- SELECTED EXCERPT -
<<<<
It's not there for reliable transfer, it's there for transmitter error
detection, which is a primary responsibility of the MAC. Error detection at
the MAC sublayer can trigger LLC retransmit, even if the LLC is not using
its own ACK protocol.

>
>
> >Your scenario sounds like an ad-hoc network with stations communicating
> >directly. RTS/CTS is less effective in ad-hoc networks because, as you
note,
> >not all stations can "hear" each other (hidden node problem).
>
> Well, the RTS/CTS mechanism is supposed to help in that situatio: The
> sender sends an RTS, so that all hosts that can hear only the sender
> will know about the transmission, while the receiver sends a CTS, so
> that all hosts that can hear only the receiver know about the future
> transmission, too.

As you have pointed out, the receiver has to hear the sender in order to
respond with CTS. In an infrastructure network, RTS is always transmitted
*to the AP* and CTS is always transmitted *from the AP*. It's a star
topology, with the AP acting as hub. By definition, all stations in an
infrastructure net can talk to the AP, so the hidden node problem is
completely solved.

In an ad-hoc net, as you say, RTS/CTS may be less effective if there are
hidden nodes. It depends on the connectivity graph of the stations. Your
three-station scenario partitions the net into two overlapping cells - cell
1 contains stations A and B, cell 2 contains B and C. Within each cell, all
stations can talk to each other, but only B lives in both cells. A and C
don't see each other, so no tranmission ever takes place between them. All
traffic is between A or C and B. If B initiates an RTS/CTS conversation with
A, then C will not hear A's CTS (it hears B's RTS, but is required to ignore
it). In general, RTS/CTS has a failure mode for *any* ad-hoc network with a
hidden node.

Now generalize a bit - let cell 1 and cell 2 each contain an arbitrary
number of stations. B remains the only station that everybody can talk to,
but all stations in cell 1 can talk to each other, and ditto for cell 2. Now
suppose two stations in cell 1 start an RTS/CTS conversation, and neither
one is B. Then no station in cell 2 receives the CTS, and so RTS/CTS fails
if the stations in cell 1 generate enough power to interfere with
transmissions in cell 2. The network can be partitioned in arbitrarily
complex ways by hidden nodes.

>
>
>
> >RTS/CTS does
> >not kick in as a result of experiencing a collision, as your example
seems
> >to imply.
>
> My example tries to show that there are some scenarios where the
> RTS/CTS mechanism cannot avoid collisions.
>
> In a fairly simple scenario, such as:
>
> A ---- B ---- C
>
> where each node can hear only adjacent ones, the RTS/CTS mechanism
> does solve the "hidden node" problem. That's why I tried to figure out
> an scenario where "hidden nodes" can not be solved by just the RTS/CTS
> sequence.

See above for two examples.

>
> --
> Fernando Gont
> e-mail: (E-Mail Removed)
>
> [To send a personal reply, please remove the ANTISPAM tag]
>>>>
- EXCERPTED DATA -
<<<<
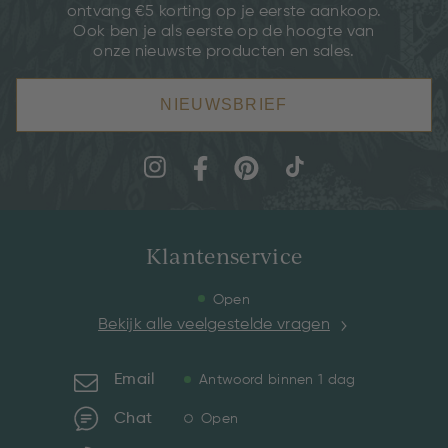
ontvang €5 korting op je eerste aankoop.
Ook ben je als eerste op de hoogte van
onze nieuwste producten en sales.
NIEUWSBRIEF
Klantenservice
Open
Bekijk alle veelgestelde vragen
Email
Antwoord binnen 1 dag
Chat
Open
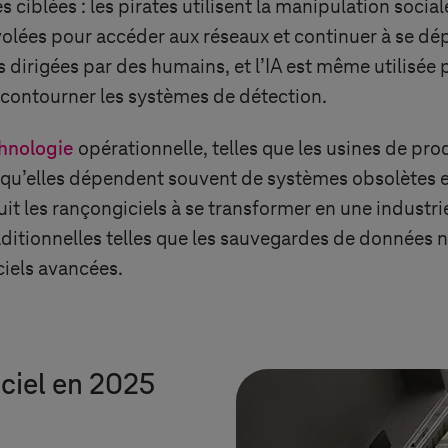
ès ciblées : les pirates utilisent la manipulation soci
 volées pour accéder aux réseaux et continuer à se dé
irigées par des humains, et l’IA est même utilisée 
et contourner les systèmes de détection.
chnologie
opérationnelle, telles que les usines de pro
 qu’elles dépendent souvent de systèmes obsolètes e
it les rançongiciels à se transformer en une industrie
itionnelles telles que les sauvegardes de données ne 
ciels avancées.
ciel en 2025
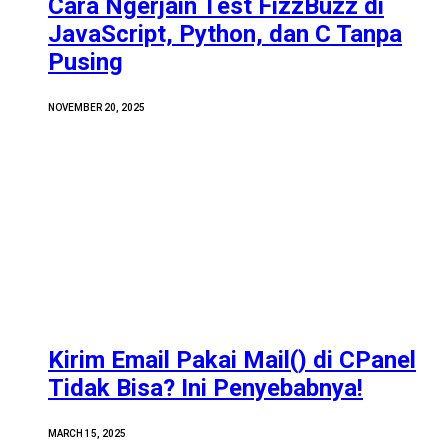
Cara Ngerjain Test FizzBuzz di
JavaScript, Python, dan C Tanpa
Pusing
NOVEMBER 20, 2025
Kirim Email Pakai Mail() di CPanel
Tidak Bisa? Ini Penyebabnya!
MARCH 15, 2025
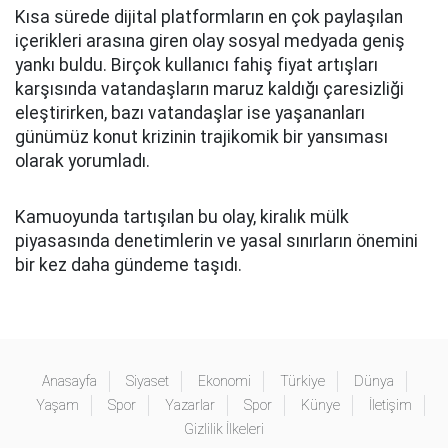
Kısa sürede dijital platformların en çok paylaşılan
içerikleri arasına giren olay sosyal medyada geniş
yankı buldu. Birçok kullanıcı fahiş fiyat artışları
karşısında vatandaşların maruz kaldığı çaresizliği
eleştirirken, bazı vatandaşlar ise yaşananları
günümüz konut krizinin trajikomik bir yansıması
olarak yorumladı.
Kamuoyunda tartışılan bu olay, kiralık mülk
piyasasında denetimlerin ve yasal sınırların önemini
bir kez daha gündeme taşıdı.
Anasayfa
Siyaset
Ekonomi
Türkiye
Dünya
Yaşam
Spor
Yazarlar
Spor
Künye
İletişim
Gizlilik İlkeleri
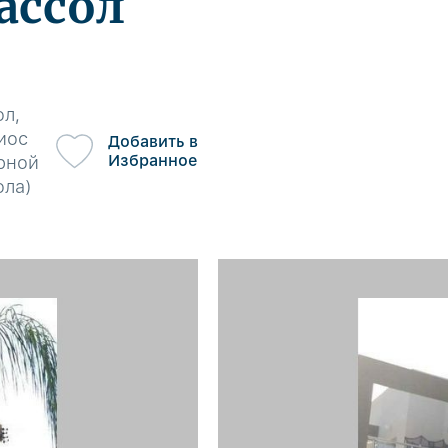
ассол
ол,
иос
Добавить в
Избранное
ерной
ола)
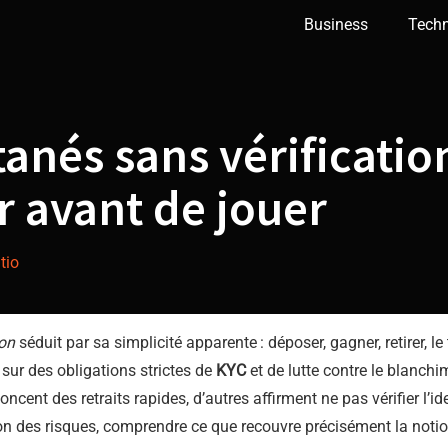
Business
Tech
tanés sans vérification
r avant de jouer
tio
ion
séduit par sa simplicité apparente : déposer, gagner, retirer, le
 sur des obligations strictes de
KYC
et de lutte contre le blanchi
oncent des retraits rapides, d’autres affirment ne pas vérifier l’i
on des risques, comprendre ce que recouvre précisément la notion 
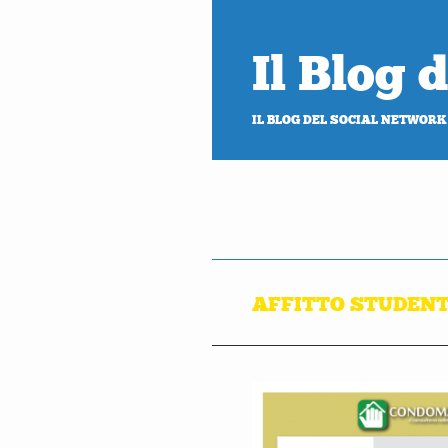
Il Blog
IL BLOG DEL SOCIAL NETWORK
AFFITTO STUDENT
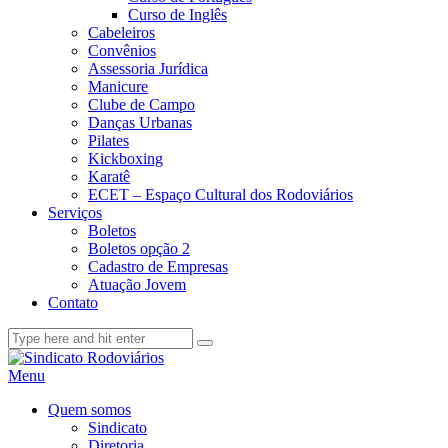
Curso de Inglês
Cabeleiros
Convênios
Assessoria Jurídica
Manicure
Clube de Campo
Danças Urbanas
Pilates
Kickboxing
Karatê
ECET – Espaço Cultural dos Rodoviários
Serviços
Boletos
Boletos opção 2
Cadastro de Empresas
Atuação Jovem
Contato
Menu
Quem somos
Sindicato
Diretoria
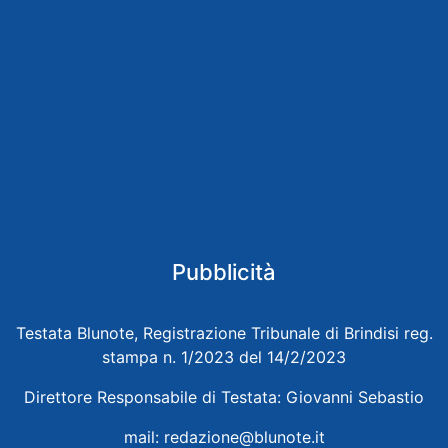
Pubblicità
Testata Blunote, Registrazione Tribunale di Brindisi reg.
stampa n. 1/2023 del 14/2/2023
Direttore Responsabile di Testata: Giovanni Sebastio
mail:
redazione@blunote.it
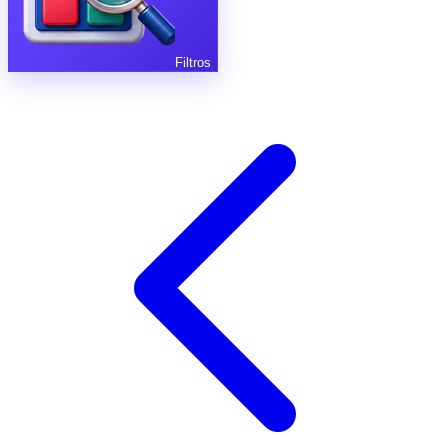
Filtros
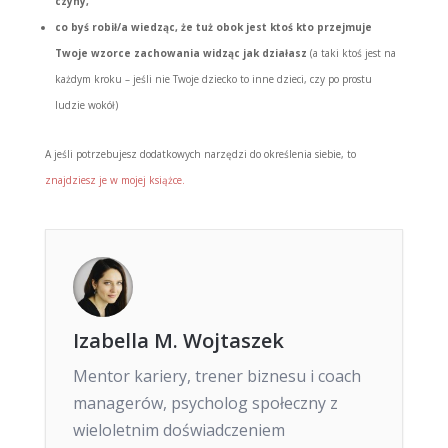
czyny,
co byś robił/a wiedząc, że tuż obok jest ktoś kto przejmuje
Twoje wzorce zachowania widząc jak działasz
(a taki ktoś jest na
każdym kroku – jeśli nie Twoje dziecko to inne dzieci, czy po prostu
ludzie wokół)
A jeśli potrzebujesz dodatkowych narzędzi do określenia siebie, to
znajdziesz je w mojej książce.
Izabella M. Wojtaszek
Mentor kariery, trener biznesu i coach
managerów, psycholog społeczny z
wieloletnim doświadczeniem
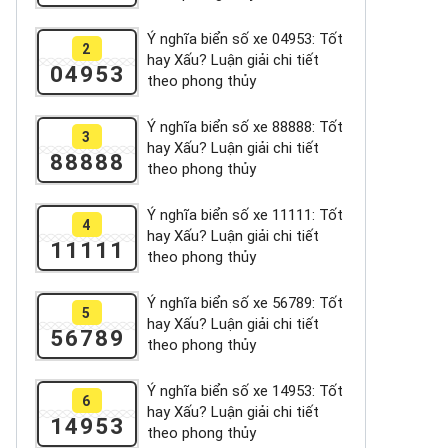
Ý nghĩa biển số xe 04953: Tốt
2
hay Xấu? Luận giải chi tiết
04953
theo phong thủy
Ý nghĩa biển số xe 88888: Tốt
3
hay Xấu? Luận giải chi tiết
88888
theo phong thủy
Ý nghĩa biển số xe 11111: Tốt
4
hay Xấu? Luận giải chi tiết
11111
theo phong thủy
Ý nghĩa biển số xe 56789: Tốt
5
hay Xấu? Luận giải chi tiết
56789
theo phong thủy
Ý nghĩa biển số xe 14953: Tốt
6
hay Xấu? Luận giải chi tiết
14953
theo phong thủy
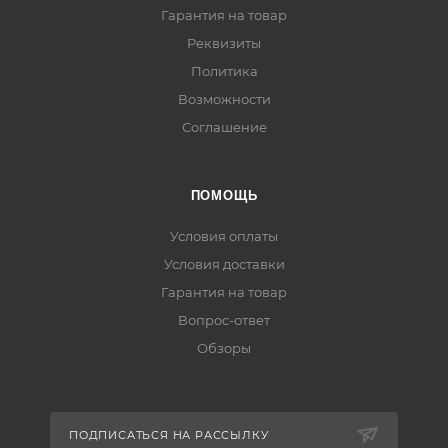
Гарантия на товар
Реквизиты
Политика
Возможности
Соглашение
ПОМОЩЬ
Условия оплаты
Условия доставки
Гарантия на товар
Вопрос-ответ
Обзоры
ПОДПИСАТЬСЯ НА РАССЫЛКУ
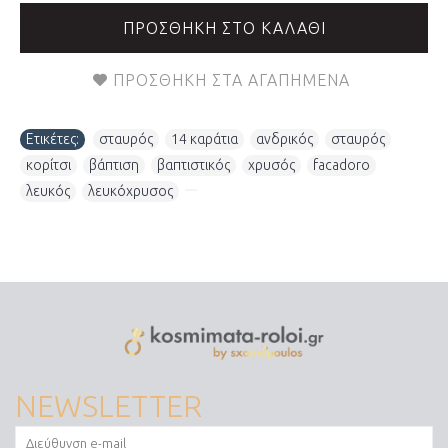
ΠΡΟΣΘΉΚΗ ΣΤΟ ΚΑΛΆΘΙ
ΠΡΟΣΘΉΚΗ ΣΤΑ ΑΓΑΠΗΜΈΝΑ
Ετικέτες:
σταυρός
,
14 καράτια
,
ανδρικός
,
σταυρός
,
κορίτσι
,
βάπτιση
,
βαπτιστικός
,
χρυσός
,
facadoro
,
λευκός
,
λευκόχρυσος
,
NEWSLETTER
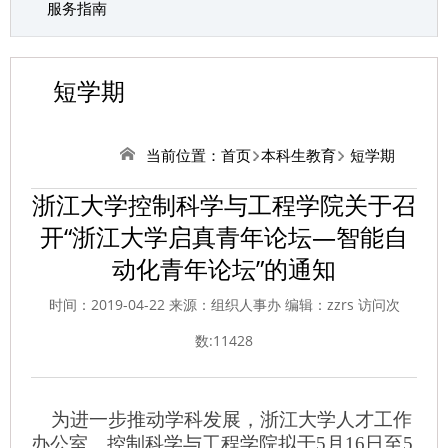
服务指南
短学期
当前位置：
首页
本科生教育
短学期
浙江大学控制科学与工程学院关于召
开“浙江大学启真青年论坛―智能自
动化青年论坛”的通知
时间：2019-04-22 来源：组织人事办 编辑：zzrs 访问次
数:
11428
为进一步推动学科发展，浙江大学人才工作
办公室、控制科学与工程学院拟于5月16日至5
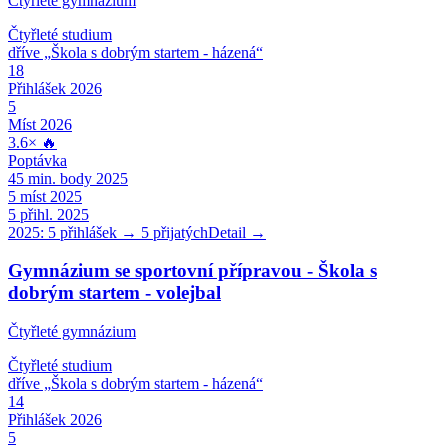
Čtyřleté gymnázium
Čtyřleté
studium
dříve „
Škola s dobrým startem - házená
“
18
Přihlášek 2026
5
Míst 2026
3.6
×
🔥
Poptávka
45
min. body 2025
5
míst 2025
5
přihl. 2025
2025:
5
přihlášek →
5
přijatých
Detail →
Gymnázium se sportovní přípravou - Škola s
dobrým startem - volejbal
Čtyřleté gymnázium
Čtyřleté
studium
dříve „
Škola s dobrým startem - házená
“
14
Přihlášek 2026
5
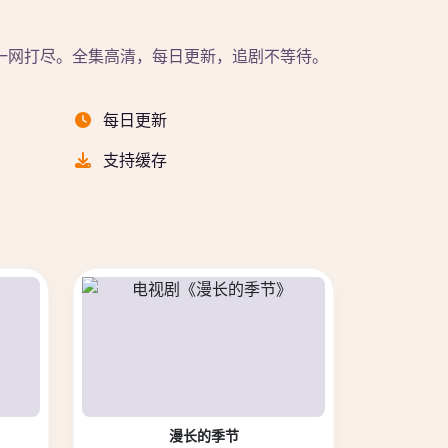
一网打尽。全集高清，每日更新，追剧不等待。
每日更新
支持缓存
漫长的季节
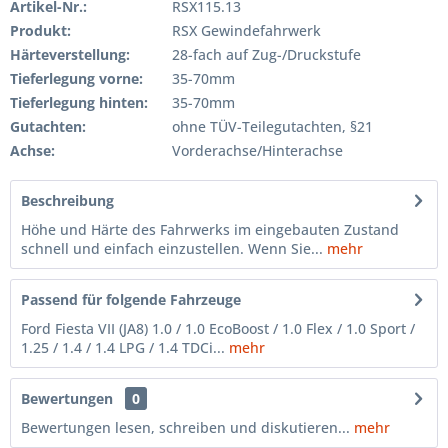
Artikel-Nr.:
RSX115.13
Produkt:
RSX Gewindefahrwerk
Härteverstellung:
28-fach auf Zug-/Druckstufe
Tieferlegung vorne:
35-70mm
Tieferlegung hinten:
35-70mm
Gutachten:
ohne TÜV-Teilegutachten, §21
Achse:
Vorderachse/Hinterachse
Beschreibung
Höhe und Härte des Fahrwerks im eingebauten Zustand
schnell und einfach einzustellen. Wenn Sie...
mehr
Passend für folgende Fahrzeuge
Ford Fiesta VII (JA8) 1.0 / 1.0 EcoBoost / 1.0 Flex / 1.0 Sport /
1.25 / 1.4 / 1.4 LPG / 1.4 TDCi...
mehr
Bewertungen
0
Bewertungen lesen, schreiben und diskutieren...
mehr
>>>>
Write out the part of the RTS/CTS thread that begins with the words containing "It's not there" and ends with "(hidden node problem).".

- RESULT OF THE EXERCISE -
It's not there for reliable transfer, it's there for transmitter error
detection, which is a primary responsibility of the MAC. Error detection at
the MAC sublayer can trigger LLC retransmit, even if the LLC is not using
its own ACK protocol.

>
>
> >Your scenario sounds like an ad-hoc network with stations communicating
> >directly. RTS/CTS is less effective in ad-hoc networks because, as you
note,
> >not all stations can "hear" each other (hidden node problem).